Laplace's extinction theorem

Toward the end of his monumental work on Celestial Mechanics, Laplace has a long chapter dealing with atmospheric refraction. In the course of it, he derives a remarkable result, which seems to have been forgotten by most people today :the extinction of the atmosphere is related to its refraction. This concluson is called Laplace's extinction theorem. Exactly it sais that the logarithm of the intensity of light, of any star, is proportional to its refraction, divided by the cosine of its apparent altitude. We must immediately notice that the proportionality constant is negative, because the stars become dimmer as they approach the horizon, and their refractions increase. Furthermore, one should strictly say the relation is a linear one, rather than a simple proportionality. So we have the equation :

$$M\propto\frac{r}{\sin z}$$ (1.4)

where $M$ is the air mass $r$ is the refraction and $z$ is the zenith angle. Let's see how this equation is derived.

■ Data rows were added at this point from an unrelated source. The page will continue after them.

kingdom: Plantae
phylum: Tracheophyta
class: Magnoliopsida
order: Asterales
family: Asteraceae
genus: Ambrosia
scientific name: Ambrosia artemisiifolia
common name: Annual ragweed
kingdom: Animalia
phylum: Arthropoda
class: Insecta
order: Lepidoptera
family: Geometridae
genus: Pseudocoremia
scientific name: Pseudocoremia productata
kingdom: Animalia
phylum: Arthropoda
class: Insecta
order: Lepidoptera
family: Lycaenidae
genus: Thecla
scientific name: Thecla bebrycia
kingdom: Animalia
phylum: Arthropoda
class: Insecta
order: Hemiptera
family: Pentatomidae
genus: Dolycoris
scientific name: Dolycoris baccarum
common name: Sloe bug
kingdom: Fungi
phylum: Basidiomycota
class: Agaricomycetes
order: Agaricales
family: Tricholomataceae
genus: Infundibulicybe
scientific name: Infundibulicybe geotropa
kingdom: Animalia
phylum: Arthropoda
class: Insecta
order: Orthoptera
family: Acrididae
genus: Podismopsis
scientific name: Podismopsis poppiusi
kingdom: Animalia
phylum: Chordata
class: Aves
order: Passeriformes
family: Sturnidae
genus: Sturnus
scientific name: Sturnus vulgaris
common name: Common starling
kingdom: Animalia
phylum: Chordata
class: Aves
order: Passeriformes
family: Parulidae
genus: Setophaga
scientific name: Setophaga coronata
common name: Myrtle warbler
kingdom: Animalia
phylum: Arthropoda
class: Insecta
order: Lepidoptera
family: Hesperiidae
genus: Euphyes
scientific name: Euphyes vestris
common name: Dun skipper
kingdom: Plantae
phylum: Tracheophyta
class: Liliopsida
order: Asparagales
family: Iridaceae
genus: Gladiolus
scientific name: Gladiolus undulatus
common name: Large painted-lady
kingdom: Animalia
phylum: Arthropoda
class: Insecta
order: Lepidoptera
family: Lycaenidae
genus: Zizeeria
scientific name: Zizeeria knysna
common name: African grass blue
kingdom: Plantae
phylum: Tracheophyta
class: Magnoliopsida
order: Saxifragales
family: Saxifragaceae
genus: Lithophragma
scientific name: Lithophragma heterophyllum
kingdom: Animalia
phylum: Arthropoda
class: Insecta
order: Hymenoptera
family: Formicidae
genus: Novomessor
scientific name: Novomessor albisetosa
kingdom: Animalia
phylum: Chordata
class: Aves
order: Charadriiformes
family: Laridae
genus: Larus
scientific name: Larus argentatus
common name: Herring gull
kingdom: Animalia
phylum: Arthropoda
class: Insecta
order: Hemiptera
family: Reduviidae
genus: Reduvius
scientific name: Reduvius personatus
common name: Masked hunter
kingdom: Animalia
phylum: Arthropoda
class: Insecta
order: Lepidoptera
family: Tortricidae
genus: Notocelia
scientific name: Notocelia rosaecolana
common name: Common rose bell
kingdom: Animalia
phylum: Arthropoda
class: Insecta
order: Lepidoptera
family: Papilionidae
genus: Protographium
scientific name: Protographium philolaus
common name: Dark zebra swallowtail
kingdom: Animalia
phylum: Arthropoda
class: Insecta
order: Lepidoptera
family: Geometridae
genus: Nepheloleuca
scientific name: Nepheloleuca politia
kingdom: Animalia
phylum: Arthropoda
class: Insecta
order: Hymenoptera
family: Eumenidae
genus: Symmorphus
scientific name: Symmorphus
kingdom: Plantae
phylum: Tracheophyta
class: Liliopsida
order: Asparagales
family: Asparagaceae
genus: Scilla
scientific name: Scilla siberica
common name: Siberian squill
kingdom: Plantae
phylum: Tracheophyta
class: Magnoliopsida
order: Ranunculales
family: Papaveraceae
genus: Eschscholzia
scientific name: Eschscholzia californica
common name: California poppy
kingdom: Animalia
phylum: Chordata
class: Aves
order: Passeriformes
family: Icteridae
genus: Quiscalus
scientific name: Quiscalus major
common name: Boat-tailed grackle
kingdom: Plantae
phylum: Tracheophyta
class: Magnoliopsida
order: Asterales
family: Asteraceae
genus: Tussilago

The differential of airmass is $dM$ it is just proportional to the differential of path length $ds$ in figure 1.2, multiplied by the local density, $\rho$

Figure 1.2: Calculation of Laplace's theorem

Let's regard the differential of refraction from a different point of view: $dr$ must be equal to the ray curvature multiplied by the element of path length $ds$. The curvature in turn, is proportional to the component of the atmospheric density gradient $d \rho/dh$ normal to the path of the ray. As the atmospheric model is horizontally stratified, its density gradient is a vector directed vertically i.e., toward the zenith. The component of this gradient normal to the ray is just proportional to $\sin z$. So we have :

$$dr\propto \frac{d\rho}{dh}\sin zds$$ (1.5)

Now we need to assume that the density gradient is proportional to the density itself. Very near the horizon, the diminution of light depends, like the refraction, upon the constitution of the atmosphere. We may, without fear of any sensible error, use the hypothesis of a uniform temperature. So we assume an exponential atmosphere, in which $d\rho /dh \propto \rho$, and have :

$$dr\propto \rho\sin z ds$$ (1.6)

But also we have $dM \propto \rho ds$. If we eliminate the product $\rho ds$ on the right side of the last proportionality for $dr$ by replacing it with $dM$, we see that :

$$dM \propto \frac{dr}{\sin z}$$ (1.7)

Then integration will give Laplace's result, $M \propto r / \sin z$, provided that we can factor some mean value of $\sin z$ out of the integrand when we integrate this differential relation. In fact, this is not a bad approximation, because $\sin z$ is nearly constant through the atmosphere near the zenith (where $z$ is nearly constant along the line of sight) and $\sin z$ is itself nearly constant near the horizon, because the sine function flattens out near unity when $z$ is near $90^{o}$.

Notice that Laplace's result is trivially true for the flat-Earth approximation, where $M =\sec z$ and $r \propto \tan z$. Also, in a long duct, where the ray simply follows the curve of the Earth, and $\sin z$ is unity, the refraction in the duct is obviously proportional to the path length there.